Chapter 5 Vocabulary Flashcards
The Structure and Function of Large Biological Molecules
A fatty acid in which all carbons in the hydrocarbon tail are connected by single bonds, thus maximizing the number of hydrogen atoms that are attached to the carbon skeleton.
Saturated fatty acid
Any of several membrane-enclosed structures with specialized functions, suspended in the cytosol of eukaryotic cells.
Organelle
A polymer of many amino acids linked together by peptide bonds.
Polypeptide
A lipid made up of glycerol joined to two fatty acids and a phosphate group. The hydrocarbon chains of the fatty acids act as nonpolar, hydrophobic tails, while the rest of the molecule acts as a polar, hydrophilic head.
Phospholipid
A strong covalent bond formed when the sulfur of one cysteine monomer bonds to the sulfur of another cysteine monomer.
Disulfide bridge
A sugar (monosaccharide) or one of its dimers (disaccharides) or polymers (polysaccharides).
Carbohydrate
The sugar component of DNA nucleotide, having one fewer hydroxyl group then ribose, the sugar component of RNA nucleotides.
Deoxyribose
A carboxylic acid with a long carbon chain.

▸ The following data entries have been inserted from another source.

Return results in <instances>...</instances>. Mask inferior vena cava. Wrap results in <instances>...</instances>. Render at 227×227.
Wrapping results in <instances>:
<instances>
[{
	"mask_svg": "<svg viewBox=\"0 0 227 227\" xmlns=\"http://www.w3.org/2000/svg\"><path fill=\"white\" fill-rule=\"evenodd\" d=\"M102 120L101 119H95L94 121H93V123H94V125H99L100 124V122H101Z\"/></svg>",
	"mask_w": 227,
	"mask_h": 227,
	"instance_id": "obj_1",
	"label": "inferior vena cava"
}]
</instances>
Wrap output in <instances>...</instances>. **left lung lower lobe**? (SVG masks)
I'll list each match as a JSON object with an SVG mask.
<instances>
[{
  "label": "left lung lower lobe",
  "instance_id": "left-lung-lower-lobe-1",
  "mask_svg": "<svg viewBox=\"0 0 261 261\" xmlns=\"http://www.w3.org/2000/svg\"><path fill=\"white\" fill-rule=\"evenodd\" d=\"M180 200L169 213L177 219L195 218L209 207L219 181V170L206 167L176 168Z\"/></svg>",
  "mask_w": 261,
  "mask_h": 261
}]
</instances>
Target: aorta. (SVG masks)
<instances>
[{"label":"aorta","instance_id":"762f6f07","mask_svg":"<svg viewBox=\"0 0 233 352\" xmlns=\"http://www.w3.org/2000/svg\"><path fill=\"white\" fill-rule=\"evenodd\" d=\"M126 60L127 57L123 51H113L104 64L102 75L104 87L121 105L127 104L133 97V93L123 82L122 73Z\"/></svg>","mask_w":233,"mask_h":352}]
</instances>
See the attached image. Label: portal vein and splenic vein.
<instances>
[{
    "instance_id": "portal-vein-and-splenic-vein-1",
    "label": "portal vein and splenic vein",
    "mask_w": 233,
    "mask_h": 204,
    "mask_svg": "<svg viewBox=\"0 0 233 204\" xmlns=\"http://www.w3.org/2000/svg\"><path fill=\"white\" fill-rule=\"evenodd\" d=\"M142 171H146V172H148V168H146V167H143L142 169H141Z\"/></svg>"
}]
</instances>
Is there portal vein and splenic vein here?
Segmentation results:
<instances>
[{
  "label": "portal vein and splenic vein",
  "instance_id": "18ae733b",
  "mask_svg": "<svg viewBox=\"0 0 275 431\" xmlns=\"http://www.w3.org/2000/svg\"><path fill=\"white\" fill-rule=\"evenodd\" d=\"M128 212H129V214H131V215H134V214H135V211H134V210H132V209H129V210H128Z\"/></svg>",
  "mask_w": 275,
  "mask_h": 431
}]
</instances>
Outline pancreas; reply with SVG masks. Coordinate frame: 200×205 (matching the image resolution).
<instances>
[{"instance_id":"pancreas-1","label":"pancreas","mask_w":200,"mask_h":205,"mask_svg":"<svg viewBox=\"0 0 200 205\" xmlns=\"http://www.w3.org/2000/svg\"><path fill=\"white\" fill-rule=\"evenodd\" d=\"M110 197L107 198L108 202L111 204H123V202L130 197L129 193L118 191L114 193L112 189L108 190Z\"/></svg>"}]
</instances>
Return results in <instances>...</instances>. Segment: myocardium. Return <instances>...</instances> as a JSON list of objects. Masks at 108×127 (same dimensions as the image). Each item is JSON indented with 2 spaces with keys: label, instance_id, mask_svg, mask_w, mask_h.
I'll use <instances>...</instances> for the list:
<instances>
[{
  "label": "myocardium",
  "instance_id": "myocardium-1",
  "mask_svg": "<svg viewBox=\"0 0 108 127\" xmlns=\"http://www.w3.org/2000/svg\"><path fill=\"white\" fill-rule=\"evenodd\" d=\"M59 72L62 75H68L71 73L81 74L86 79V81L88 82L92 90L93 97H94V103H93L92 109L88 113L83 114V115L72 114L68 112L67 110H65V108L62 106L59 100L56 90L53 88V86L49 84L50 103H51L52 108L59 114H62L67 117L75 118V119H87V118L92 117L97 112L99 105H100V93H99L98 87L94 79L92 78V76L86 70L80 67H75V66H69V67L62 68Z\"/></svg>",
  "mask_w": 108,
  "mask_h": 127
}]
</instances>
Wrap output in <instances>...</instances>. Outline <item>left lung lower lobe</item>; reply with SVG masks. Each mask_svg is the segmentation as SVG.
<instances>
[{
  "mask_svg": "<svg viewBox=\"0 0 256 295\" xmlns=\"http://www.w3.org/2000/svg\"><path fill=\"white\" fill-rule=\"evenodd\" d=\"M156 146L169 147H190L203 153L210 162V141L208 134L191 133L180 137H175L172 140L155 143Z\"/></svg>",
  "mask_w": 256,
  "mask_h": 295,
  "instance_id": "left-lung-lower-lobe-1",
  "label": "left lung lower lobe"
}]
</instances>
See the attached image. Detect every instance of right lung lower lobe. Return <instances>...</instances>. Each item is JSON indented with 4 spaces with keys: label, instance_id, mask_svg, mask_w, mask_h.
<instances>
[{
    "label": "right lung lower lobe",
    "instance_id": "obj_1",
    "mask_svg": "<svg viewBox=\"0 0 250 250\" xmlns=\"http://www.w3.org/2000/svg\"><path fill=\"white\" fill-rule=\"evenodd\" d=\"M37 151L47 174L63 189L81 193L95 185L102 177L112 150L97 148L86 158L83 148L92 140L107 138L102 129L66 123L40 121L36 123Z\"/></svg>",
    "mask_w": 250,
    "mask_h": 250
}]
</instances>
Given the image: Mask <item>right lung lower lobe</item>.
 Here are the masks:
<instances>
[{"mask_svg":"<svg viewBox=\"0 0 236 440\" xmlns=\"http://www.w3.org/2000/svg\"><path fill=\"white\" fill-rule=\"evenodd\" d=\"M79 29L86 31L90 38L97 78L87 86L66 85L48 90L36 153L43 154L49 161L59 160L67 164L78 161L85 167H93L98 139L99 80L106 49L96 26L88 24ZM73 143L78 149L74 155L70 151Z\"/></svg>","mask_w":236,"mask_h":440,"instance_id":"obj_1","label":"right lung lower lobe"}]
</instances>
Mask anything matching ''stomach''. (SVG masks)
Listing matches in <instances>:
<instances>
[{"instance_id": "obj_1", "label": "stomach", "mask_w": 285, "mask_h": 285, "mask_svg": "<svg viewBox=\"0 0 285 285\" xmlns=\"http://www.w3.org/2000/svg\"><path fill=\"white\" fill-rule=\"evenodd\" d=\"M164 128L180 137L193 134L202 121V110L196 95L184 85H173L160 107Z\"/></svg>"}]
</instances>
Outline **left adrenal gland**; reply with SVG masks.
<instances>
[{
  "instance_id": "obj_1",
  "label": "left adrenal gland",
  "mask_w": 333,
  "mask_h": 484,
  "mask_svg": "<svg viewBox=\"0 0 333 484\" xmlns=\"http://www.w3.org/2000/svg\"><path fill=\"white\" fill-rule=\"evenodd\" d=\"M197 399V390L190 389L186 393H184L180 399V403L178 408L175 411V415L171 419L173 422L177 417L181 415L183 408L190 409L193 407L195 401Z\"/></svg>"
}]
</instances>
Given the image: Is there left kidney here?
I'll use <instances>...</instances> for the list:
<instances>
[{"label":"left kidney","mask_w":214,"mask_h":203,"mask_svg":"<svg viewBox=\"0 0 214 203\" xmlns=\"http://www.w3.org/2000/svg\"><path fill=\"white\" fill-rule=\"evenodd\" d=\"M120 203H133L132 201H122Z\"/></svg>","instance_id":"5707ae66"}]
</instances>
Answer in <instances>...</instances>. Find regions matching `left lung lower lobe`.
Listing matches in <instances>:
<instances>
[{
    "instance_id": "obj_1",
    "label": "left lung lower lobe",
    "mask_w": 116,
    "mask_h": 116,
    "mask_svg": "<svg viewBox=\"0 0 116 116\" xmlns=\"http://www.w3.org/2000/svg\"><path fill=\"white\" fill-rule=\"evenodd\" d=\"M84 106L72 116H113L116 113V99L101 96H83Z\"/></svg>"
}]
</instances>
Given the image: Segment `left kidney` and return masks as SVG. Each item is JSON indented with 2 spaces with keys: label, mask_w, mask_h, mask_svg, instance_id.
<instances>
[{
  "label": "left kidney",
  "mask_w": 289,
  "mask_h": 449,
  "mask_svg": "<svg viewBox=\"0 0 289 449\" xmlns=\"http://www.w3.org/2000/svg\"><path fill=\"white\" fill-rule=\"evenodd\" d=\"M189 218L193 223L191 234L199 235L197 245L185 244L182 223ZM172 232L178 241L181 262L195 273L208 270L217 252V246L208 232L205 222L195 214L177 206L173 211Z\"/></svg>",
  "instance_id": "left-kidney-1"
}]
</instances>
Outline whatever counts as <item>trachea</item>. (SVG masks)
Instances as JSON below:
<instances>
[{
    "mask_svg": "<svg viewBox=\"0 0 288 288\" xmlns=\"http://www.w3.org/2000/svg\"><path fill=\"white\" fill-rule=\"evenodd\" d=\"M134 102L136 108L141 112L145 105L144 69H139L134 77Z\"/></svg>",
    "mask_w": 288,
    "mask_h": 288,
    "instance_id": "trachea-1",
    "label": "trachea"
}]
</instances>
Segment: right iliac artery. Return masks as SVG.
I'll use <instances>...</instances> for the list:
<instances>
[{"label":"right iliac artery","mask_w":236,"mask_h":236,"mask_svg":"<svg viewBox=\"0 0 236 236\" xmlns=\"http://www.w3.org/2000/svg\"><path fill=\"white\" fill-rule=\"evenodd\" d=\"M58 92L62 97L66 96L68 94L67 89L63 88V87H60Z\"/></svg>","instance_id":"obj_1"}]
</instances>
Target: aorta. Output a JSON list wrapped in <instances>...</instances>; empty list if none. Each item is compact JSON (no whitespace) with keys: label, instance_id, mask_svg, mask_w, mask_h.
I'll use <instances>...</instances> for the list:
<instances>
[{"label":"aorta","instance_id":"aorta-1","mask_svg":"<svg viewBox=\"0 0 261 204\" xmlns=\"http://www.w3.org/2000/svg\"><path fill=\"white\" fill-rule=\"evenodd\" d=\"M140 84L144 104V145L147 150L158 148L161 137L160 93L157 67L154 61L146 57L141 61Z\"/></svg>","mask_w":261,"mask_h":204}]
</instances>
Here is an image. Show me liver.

Fatty acids vary in length and in number and location of double bonds; three fatty acids linked to a glycerol molecule form a fat molecule, also called a triacylglycerol or a triglyceride.
Fatty acid
A covalent bond formed between two monosaccharides by a dehydration reaction.
Glycosidic linkage
Referring to the arrangement of the sugar-phosphate backbones in a DNA double helix (they run in opposite 5’ (R) 3’ directions).
Antiparallel
A type of nucleic acid consisting of a polynucleotide made up of nucleotide monomers with a ribose sugar and the nitrogenous bases adenine (A), cytosine (C), guanine (G), and uracil (U); usually single-stranded; functions in protein synthesis, in gene regulation, and as the genome of some viruses.
Ribonucleic acid (RNA)
A structural polysaccharide of plant cell walls, consisting of glucose monomers joined by beta glycosidic linkages.
Cellulose
A double sugar, consisting of two monosaccharides joined by a glycosidic linkage formed by a dehydration reaction.
Disaccharide
A regulatory protein that binds to DNA and affects transcription of specific genes.
Transcription factor
An unsaturated fat, formed artificially during hydrogenation of oils, containing one or more trans double bonds.
trans fat
The form of native DNA, referring to its two adjacent antiparallel polynucleotide strands wound around an imaginary axis into a spiral shape.
Double helix
A long molecule consisting of many similar or identical monomers linked together by covalent bonds.
Polymer
A type of weak chemical interaction caused when molecules that do not mix with water coalesce to exclude water.
Hydrophobic interaction
The particular shape of a complex, aggregate protein, defined by the characteristic three-dimensional arrangement of its constituent subunits, each a polypeptide.
Quaternary structure
A coiled region constituting one form of the secondary structure of proteins, arising from a specific pattern of hydrogen bonding between atoms of the polypeptide backbone (not the side chains).
Alpha helix
The level of protein structure referring to the specific linear sequence of amino acids.
Primary structure
A type of lipid characterized by a carbon skeleton consisting of four fused rings with various chemical groups attached.
Steroid
A technique used to study the three-dimensional structure of molecules. It depends on the diffraction of an X-ray beam by the individual atoms of a crystallized molecule.